The DOJ responds that Price Waterhouse did not bar sex stereotyping per se. It is not unlawful to make distinctions based on sex, such as sex-specific dress codes and restrooms, provided they do not operate to the disadvantage of one sex over another. Instead, the opinion merely established that sex stereotyping can constitute evidence that an employment decision was improperly motivated by an individual’s sex. But it is not sex discrimination to enforce a dress code.
Needless to say, it would be a paradigmatic shift to interpret Title VII’s bar on sex discrimination to functionally bar discrimination on the basis of gender identity or sexual orientation as well. Generally, the Supreme Court is cautious to yield a statutory interpretation that constitutes a significant policy change. As the maxim goes, Congress does not hide elephants in mouseholes. All things considered, it seems likely that this Supreme Court will continue to leave such large policy shifts to the discretion of Congress.
Our firm, First Liberty Institute, submitted an amicus curiae brief in these cases, focusing narrowly on potential religious-freedom implications for many religious denominations. We asked the court, regardless of how it rules on the primary issue of the scope of Title VII, to consider the impact on religious houses of worship, charities, nonprofits, schools and other ministries.

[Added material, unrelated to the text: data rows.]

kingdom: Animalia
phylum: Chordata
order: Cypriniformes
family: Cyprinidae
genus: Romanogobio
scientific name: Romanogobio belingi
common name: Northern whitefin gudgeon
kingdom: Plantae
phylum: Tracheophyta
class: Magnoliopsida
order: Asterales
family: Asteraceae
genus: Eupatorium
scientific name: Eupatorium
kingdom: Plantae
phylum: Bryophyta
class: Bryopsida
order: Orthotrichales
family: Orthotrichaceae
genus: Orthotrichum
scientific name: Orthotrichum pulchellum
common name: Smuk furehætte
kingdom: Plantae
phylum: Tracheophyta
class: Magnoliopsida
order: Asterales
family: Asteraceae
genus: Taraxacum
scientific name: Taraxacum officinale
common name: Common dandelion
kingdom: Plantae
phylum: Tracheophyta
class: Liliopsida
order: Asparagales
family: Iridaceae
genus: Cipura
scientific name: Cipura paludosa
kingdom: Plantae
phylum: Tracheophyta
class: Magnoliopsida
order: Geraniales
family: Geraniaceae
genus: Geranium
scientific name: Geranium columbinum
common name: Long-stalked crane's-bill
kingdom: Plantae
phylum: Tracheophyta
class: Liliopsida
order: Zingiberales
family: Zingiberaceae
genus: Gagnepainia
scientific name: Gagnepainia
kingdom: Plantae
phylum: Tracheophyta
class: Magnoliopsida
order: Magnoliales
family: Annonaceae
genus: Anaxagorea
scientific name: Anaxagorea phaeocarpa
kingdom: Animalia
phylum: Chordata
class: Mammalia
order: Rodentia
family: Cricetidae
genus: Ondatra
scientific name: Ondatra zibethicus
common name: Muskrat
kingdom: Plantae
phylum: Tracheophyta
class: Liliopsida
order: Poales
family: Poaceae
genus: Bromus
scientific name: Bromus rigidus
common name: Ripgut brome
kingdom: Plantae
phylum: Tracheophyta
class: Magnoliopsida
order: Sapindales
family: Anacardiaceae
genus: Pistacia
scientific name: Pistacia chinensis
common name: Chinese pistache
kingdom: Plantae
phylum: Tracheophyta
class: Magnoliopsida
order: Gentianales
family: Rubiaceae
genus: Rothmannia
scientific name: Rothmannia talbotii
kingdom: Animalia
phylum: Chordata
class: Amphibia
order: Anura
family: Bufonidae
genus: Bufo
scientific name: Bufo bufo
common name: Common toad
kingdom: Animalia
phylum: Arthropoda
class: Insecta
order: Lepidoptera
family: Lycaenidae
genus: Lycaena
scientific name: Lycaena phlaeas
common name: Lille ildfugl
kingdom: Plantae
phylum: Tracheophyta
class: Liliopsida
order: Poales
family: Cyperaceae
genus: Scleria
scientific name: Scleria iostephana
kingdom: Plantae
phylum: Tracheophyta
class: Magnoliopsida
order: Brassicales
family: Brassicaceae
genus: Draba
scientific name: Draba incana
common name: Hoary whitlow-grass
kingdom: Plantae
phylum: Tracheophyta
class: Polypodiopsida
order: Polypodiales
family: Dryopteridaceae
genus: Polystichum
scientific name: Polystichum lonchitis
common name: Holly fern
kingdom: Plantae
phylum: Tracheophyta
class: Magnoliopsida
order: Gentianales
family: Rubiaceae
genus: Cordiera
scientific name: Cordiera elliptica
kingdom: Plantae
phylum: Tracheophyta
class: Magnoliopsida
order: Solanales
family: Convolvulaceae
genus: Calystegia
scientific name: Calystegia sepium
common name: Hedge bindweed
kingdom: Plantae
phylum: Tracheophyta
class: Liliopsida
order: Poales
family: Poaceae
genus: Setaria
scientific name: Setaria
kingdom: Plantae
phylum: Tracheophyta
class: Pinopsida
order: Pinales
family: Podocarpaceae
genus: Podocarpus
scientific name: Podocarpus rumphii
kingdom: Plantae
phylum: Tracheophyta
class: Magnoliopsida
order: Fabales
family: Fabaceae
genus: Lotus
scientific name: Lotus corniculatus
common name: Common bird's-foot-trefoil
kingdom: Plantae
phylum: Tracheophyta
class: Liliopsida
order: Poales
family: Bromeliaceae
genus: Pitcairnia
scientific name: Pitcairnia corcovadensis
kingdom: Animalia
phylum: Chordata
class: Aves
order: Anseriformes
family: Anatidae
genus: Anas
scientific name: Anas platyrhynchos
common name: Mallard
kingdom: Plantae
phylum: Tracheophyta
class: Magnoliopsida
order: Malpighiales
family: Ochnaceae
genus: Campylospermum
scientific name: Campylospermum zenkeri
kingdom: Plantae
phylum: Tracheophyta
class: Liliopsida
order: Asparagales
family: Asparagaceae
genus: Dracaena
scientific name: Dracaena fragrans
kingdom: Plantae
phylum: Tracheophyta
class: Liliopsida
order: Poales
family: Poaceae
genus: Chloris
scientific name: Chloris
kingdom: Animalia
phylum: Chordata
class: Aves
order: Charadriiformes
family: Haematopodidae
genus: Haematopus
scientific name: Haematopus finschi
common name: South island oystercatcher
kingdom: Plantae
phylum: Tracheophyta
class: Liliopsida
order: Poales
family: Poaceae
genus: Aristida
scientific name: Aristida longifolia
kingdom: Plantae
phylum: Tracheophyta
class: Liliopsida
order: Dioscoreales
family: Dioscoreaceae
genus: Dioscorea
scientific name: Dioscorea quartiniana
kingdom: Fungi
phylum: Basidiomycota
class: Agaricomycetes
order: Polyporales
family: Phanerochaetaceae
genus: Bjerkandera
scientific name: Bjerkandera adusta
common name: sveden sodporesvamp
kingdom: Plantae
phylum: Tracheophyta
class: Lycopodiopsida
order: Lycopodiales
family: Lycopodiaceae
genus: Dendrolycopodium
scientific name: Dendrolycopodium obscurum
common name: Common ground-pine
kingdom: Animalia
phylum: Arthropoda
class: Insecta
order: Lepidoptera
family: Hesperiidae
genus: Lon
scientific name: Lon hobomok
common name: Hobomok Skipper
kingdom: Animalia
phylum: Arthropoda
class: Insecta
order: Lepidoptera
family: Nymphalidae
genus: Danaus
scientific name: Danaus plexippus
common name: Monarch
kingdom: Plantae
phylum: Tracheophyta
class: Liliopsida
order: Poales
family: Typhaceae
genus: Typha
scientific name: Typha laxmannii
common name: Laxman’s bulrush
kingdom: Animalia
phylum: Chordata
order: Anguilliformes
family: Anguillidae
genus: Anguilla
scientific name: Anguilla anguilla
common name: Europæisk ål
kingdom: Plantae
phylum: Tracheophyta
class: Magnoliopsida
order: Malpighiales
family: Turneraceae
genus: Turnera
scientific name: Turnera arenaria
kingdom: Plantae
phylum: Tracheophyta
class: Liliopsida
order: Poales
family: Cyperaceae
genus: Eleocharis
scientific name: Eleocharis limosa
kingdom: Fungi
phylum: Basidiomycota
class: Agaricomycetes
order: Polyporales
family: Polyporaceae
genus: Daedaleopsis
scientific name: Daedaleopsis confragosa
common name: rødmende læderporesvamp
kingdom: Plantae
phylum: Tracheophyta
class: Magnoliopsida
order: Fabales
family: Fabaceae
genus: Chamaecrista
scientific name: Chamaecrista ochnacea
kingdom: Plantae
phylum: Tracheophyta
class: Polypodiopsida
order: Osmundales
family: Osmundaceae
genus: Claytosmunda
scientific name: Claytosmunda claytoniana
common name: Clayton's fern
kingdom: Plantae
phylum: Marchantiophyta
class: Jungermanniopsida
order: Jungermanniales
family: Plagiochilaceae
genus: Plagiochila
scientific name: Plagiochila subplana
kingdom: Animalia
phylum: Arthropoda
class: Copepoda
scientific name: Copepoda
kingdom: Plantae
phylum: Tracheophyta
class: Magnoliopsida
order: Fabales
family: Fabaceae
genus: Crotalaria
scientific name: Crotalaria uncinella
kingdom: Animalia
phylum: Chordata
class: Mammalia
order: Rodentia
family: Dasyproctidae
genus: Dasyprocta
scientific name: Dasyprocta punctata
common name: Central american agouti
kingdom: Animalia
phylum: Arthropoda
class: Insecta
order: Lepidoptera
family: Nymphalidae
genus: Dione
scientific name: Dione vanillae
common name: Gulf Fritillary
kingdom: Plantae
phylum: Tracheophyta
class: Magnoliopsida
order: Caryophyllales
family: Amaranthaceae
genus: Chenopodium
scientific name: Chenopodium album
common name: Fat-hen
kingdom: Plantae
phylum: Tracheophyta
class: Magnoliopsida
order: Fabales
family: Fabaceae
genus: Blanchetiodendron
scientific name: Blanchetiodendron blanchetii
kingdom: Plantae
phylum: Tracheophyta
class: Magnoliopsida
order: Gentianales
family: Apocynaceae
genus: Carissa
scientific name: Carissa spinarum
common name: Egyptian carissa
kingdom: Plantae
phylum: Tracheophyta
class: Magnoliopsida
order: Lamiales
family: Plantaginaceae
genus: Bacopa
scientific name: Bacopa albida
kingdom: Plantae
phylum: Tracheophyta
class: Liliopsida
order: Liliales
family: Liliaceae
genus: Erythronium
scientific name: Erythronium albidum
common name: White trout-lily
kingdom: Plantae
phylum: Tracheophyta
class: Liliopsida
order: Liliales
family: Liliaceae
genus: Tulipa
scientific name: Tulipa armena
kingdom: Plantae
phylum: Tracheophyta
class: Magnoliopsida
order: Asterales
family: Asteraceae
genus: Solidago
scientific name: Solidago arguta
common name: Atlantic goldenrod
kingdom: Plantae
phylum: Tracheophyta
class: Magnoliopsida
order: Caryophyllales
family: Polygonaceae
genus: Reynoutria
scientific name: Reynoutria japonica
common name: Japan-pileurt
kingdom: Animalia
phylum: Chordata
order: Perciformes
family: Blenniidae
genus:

Religious ministries, including houses of worship, are not categorically excluded from the reach of Title VII. As the Supreme Court unanimously held in Hosanna-Tabor Evangelical Lutheran Church and School v. EEOC, the First Amendment’s ministerial exception protects those organizations’ ability to choose their own ministers or religious leaders, regardless of whether such decisions might otherwise violate federal employment discrimination law. However, religious ministries still could be held liable based on unlawful employment decisions related to nonministerial positions.
People of faith often seek to operate in communities that share a common commitment to their religious tenets. Many religious denominations in America hold sincere religious beliefs about the nature of marriage and gender. If Title VII is interpreted to functionally include sexual orientation and gender identity as protected classes, a question will arise as to whether these religious ministries may continue to apply faith-based employment standards related to sexual conduct and gender expression.
Our amicus brief argues that Congress, through Title VII’s statutory religious-employer exemption, has already provided an answer. Properly interpreted, the exemption allows religious ministries to maintain faith-based hiring standards — to employ only persons whose beliefs and conduct are consistent with the employer’s religious precepts. We asked the Supreme Court to resolve the present ambiguity in the lower courts and hold that the religious-employer exemption protects the freedom of religious ministries to maintain faith-based codes of employee conduct. In a future case, this solution would allow, for example, a Catholic school to continue being Catholic.
Interpreting the statutory religious-employer exemption in this way would not only best align with the original meaning of the statutory text, but it would also prevent the government from encroaching on the internal affairs of religious ministries, limit the courts from unconstitutionally entangling themselves with religion, and safeguard First Amendment rights for Americans of all faiths.